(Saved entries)
↓

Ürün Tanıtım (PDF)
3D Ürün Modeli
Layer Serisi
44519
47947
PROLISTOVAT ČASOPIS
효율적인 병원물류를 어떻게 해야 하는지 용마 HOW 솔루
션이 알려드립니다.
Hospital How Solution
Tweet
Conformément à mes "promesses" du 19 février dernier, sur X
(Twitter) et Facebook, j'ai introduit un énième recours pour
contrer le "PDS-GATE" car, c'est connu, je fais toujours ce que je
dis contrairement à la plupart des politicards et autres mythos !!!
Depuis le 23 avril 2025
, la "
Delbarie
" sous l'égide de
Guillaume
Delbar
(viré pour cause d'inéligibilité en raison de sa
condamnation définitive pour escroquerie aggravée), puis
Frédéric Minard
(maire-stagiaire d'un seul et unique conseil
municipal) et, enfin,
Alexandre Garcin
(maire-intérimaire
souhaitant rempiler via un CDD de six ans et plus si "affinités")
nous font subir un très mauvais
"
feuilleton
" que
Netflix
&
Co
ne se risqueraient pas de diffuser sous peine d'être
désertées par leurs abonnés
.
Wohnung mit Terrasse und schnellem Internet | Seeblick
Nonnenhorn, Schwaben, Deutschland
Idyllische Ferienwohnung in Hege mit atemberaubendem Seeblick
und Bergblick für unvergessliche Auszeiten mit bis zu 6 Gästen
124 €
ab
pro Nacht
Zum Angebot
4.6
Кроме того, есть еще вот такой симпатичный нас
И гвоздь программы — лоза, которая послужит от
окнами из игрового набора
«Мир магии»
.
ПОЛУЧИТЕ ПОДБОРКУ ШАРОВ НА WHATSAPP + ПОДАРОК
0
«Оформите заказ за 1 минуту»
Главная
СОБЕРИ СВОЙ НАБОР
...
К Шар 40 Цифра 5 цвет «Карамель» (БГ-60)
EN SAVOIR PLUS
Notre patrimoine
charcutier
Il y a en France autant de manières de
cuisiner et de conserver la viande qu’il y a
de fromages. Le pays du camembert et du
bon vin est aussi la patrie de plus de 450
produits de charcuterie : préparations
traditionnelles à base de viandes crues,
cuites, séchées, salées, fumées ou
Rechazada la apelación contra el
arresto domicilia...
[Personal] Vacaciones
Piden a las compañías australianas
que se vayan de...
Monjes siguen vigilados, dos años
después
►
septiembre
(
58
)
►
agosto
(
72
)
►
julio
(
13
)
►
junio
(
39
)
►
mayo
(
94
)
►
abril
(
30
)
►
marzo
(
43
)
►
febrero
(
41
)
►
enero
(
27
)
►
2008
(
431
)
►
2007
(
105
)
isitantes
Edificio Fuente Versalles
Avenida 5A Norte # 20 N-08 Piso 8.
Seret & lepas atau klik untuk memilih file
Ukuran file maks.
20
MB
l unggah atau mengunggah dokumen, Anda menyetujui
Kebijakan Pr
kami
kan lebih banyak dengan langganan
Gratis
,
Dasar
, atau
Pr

↑

§ **Work to complete**:
Copy out the lines above with "Seeblick" in them.

§ **Response for this exercise**:
Wohnung mit Terrasse und schnellem Internet | Seeblick
Idyllische Ferienwohnung in Hege mit atemberaubendem Seeblick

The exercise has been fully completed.